– А вы знаете, что в таких дырах часто живут всякие морские животные! – мальчишка тараторит, не отвлекаясь от исследования пустот, которыми изрезана скала, как сыр дырками. Здесь она круто уходит вниз, образуя обрыв.
А я не могу вспомнить, как его зовут. Какое-то милое детское имя…
– А ты знаешь, что многие из них ядовиты?
Он важно кивает и засовывает руку еще глубже. Его глаза горят восторгом, светлые волосы растрепаны, и меньше всего он сейчас походит на наследника состояния, построенного на космических верфях. И взять бы его за руку, отвести обратно к родителям… Но исследовать обнаженную отливом скалу мальчику явно интересней, чем смотреть на древние камни.
– Я готов к этому риску, – очень серьезно отвечает десятилетний мужчина и переползает к следующей дыре, у самого обрыва. Похоже, местные жители покинули свои дома вместе с водой, поэтому я немного успокаиваюсь.
Тоже подхожу ближе к обрыву и вдыхаю соленый воздух. Море ушло недалеко, оно волнуется, дышит тяжело всего метрах в двух под нашими ногами, но далеко на горизонте оно сливается с небом, и кажется, что голубизна эта безбрежна, и от осознания собственной незначительности захватывает дух.
Здесь и сейчас я как никогда рада, что выбрала эту профессию. Несмотря на въедливое начальство, капризных клиентов, бесконечные форс-мажоры… Я тогда сделала правильный выбор.
– Как тебя зовут? – сдаюсь я, уже не пытаясь вспомнить его имя. Вместо этого сажусь рядом на мокрые камни. Ткань, из которой сшит кобмез, прочная и быстро сохнет, так что о внешнем виде не беспокоюсь. – Родители тебя не хватятся?
– Я Матти. А родители… Ну, они вечно заняты. Обычно работой, а сейчас – отдыхом.
То-то он постоянно в одиночестве гоняет по коридорам корабля на гравикате. У меня в детстве такой свободы не было. Но не думаю, что кому-то из нас можно позавидовать.
– Ну… Тогда посидим здесь немного. Когда придет время возвращаться, меня вызовут по порткому.
Маленькая слабость, потому что мне и самой больше нравится сидеть над шумящим морем, а не смотреть на старые камни.
Изыскания Матти, к моей большой радости, плодов все также не приносят, поэтому я слежу за ним лишь краем глаза, а сама безмятежно болтаю ногами. Даже портком молчит – туристы увлечены экскурсией и не досаждают проблемами и претензиями.

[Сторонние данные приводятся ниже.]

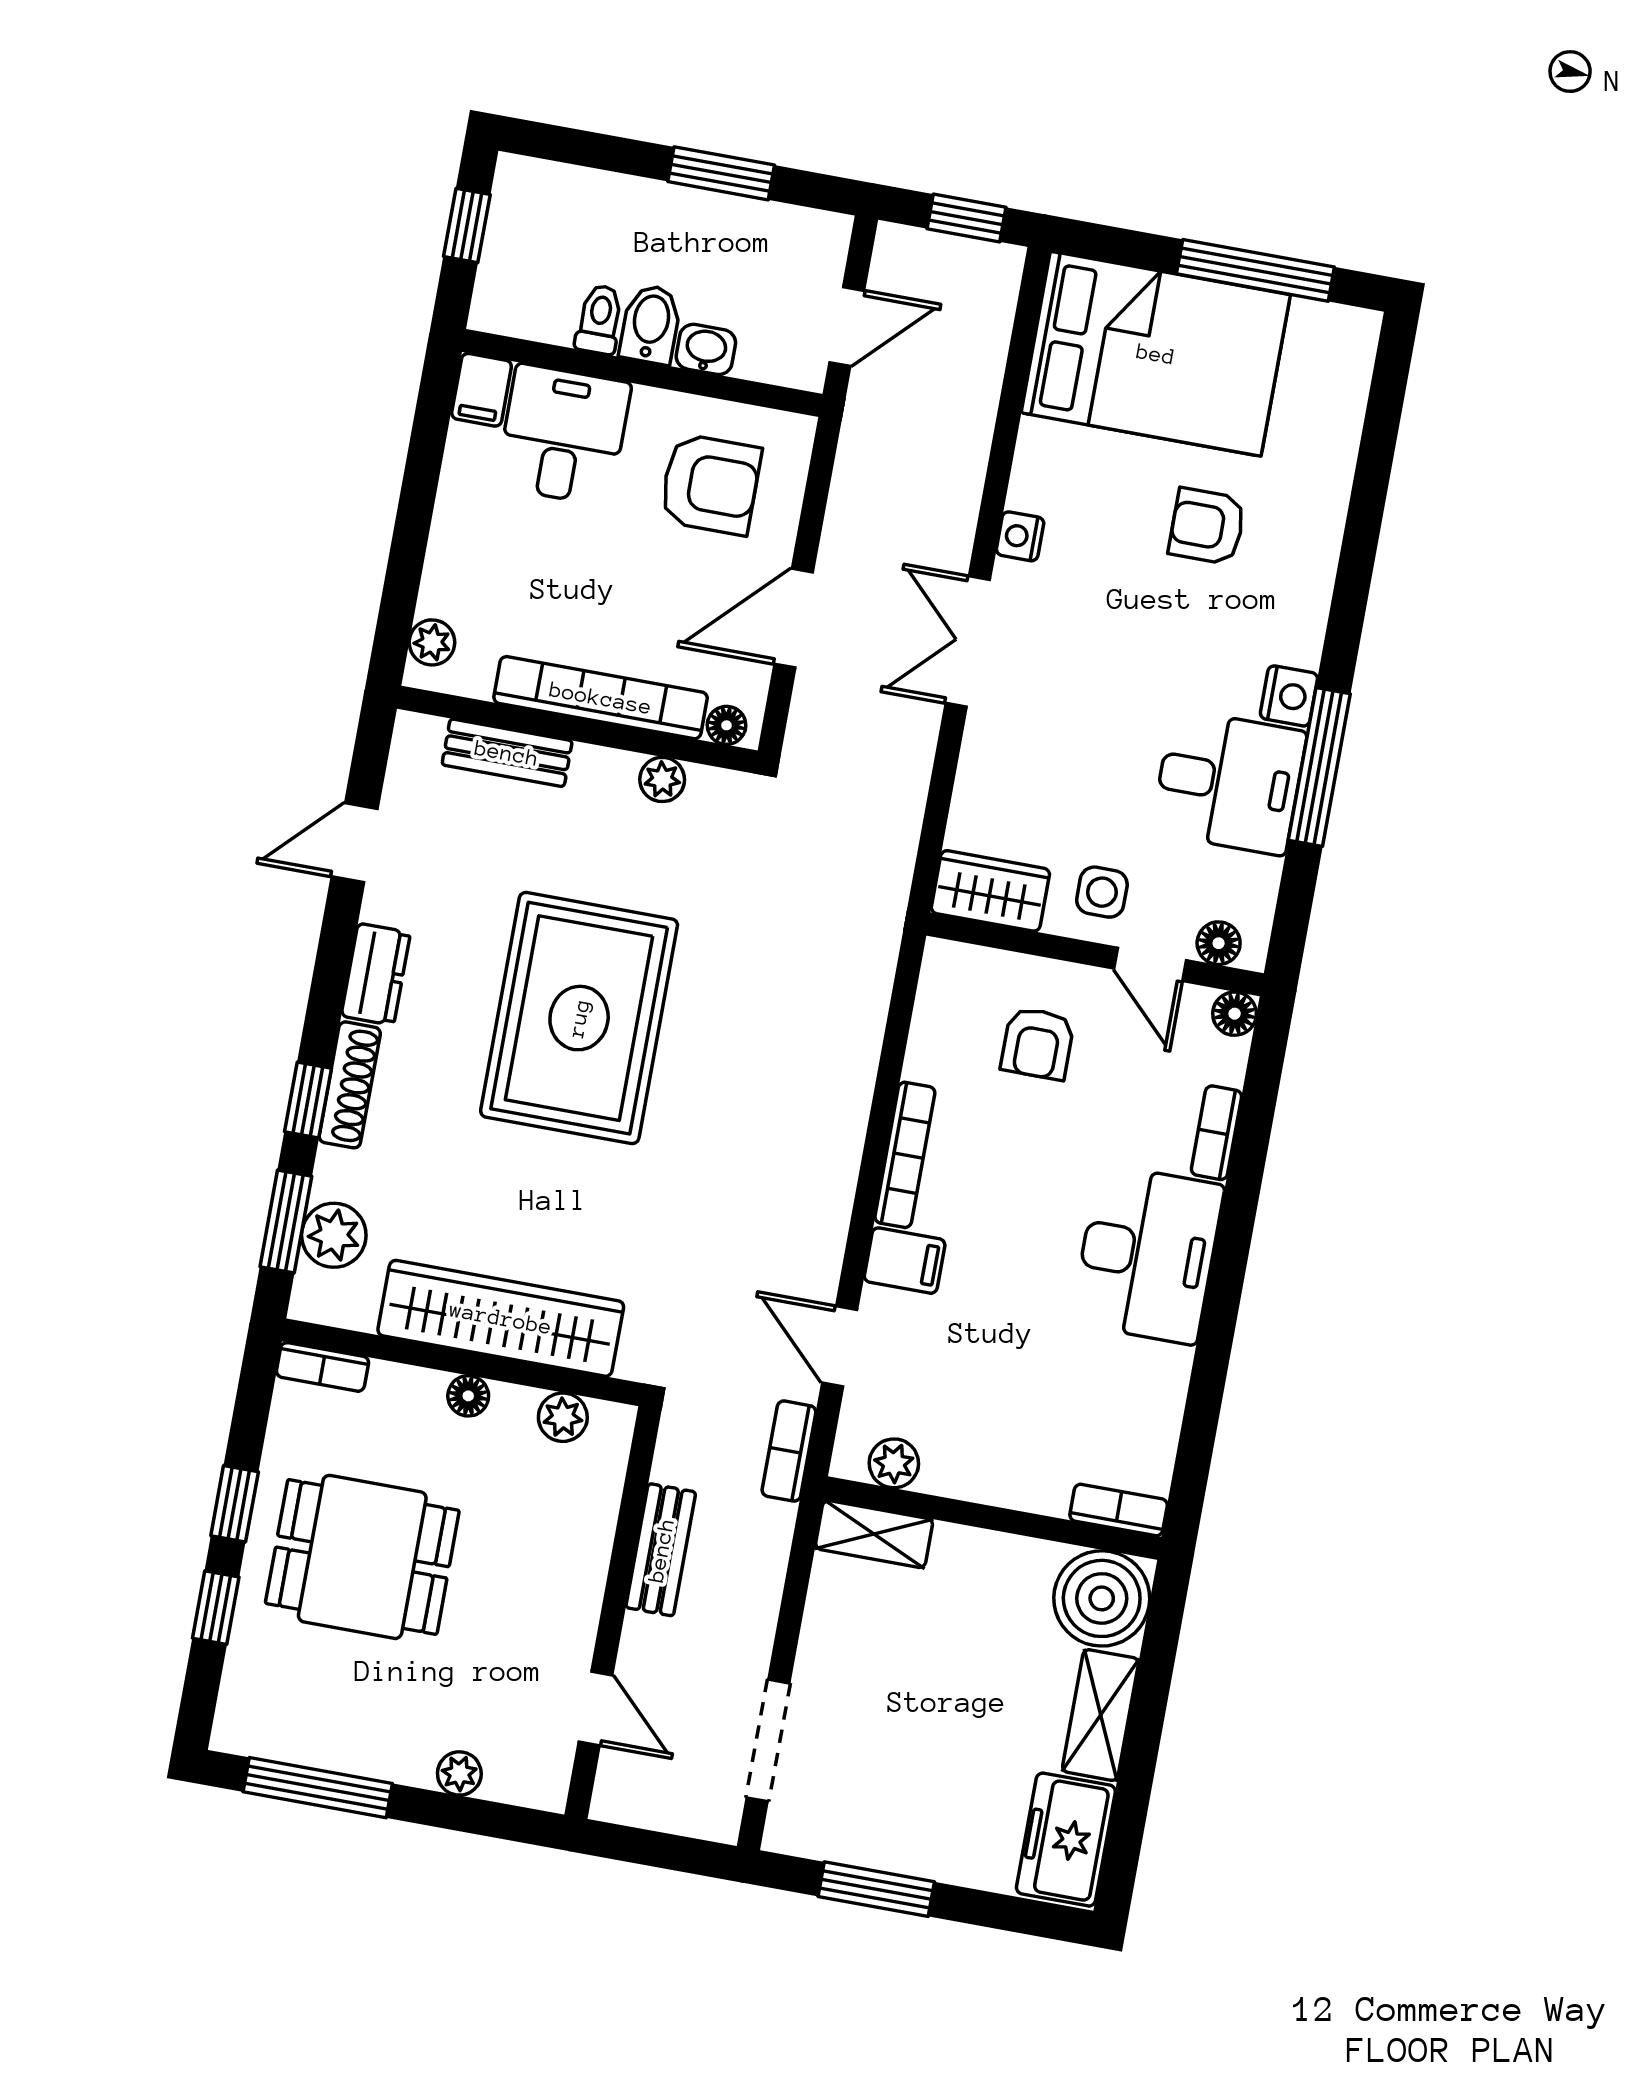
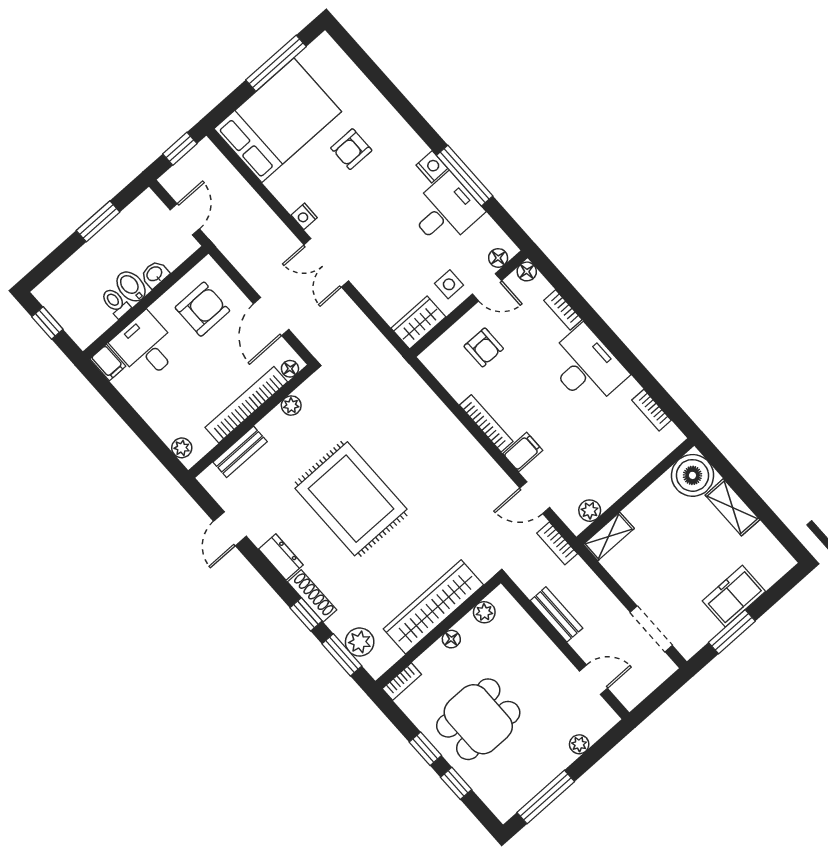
bookcase: (1119, 1510) -> (652, 410), moved, turned -90
freezer: (1066, 1840) -> (734, 596), moved, turned 90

Я теряю бдительность, растворяясь в созерцании морской глади, и потому в тот момент, когда Матти с радостным воплем: “Смотрите, что нашел!” подскальзывается и ныряет за край обрыва, успеваю лишь схватить его за штанину.
И падаю вместе с ним.
Вода смыкается над головой, давит на грудь, тянет вниз… Единственное, на что меня хватает в приступе паники – не отпустить штанину Тамми. Если сейчас выпущу его, то не найду уже никогда.
Кое-как перехватываю отбивающегося мальчишку и на вбитых с детства рефлексах двигаюсь наверх, туда, где сквозь воду пробивается рассеянный свет.
Жадный вдох – и воздух обжигает легкие, я захожусь кашлем, мальчик в моих руках тоже, он бьется, вырывается, не понимая в своей истерике, что тащит нас обоих на дно.
– Матти! – хриплю я, пытаясь одновременно встряхнуть мальчишку и не уйти обратно под воду. – Я тебя держу, хватит!
Он успокаивается не сразу, и за это время нас успевает отнести немного в сторону от скалы, на которой покоится храм. В открытом море шансы быть обнаруженными близки к нулю…
– Держись крепче. Я постараюсь подплыть и зацепиться за скалу.
Плыть с грузом тяжело, ботинки мешают, а скинуть их не выходит, Матти цепляется за шею и рискует вовсе меня придушить. А море волнуется, вот-вот начнется прилив, и скала перестанет быть недоступно высокой… Если нас не размажет по ней же очередной волной.
Из последних сил я цепляюсь за скальный выступ, неровный, острый, скользкий, режу руки в кровь. До спасения каких-то два метра вверх, но сил их преодолеть уже не осталось.
Заметит ли хоть кто-то, что «миз Менеджер» куда-то пропала? Или спохватятся лишь когда не найдут Матти?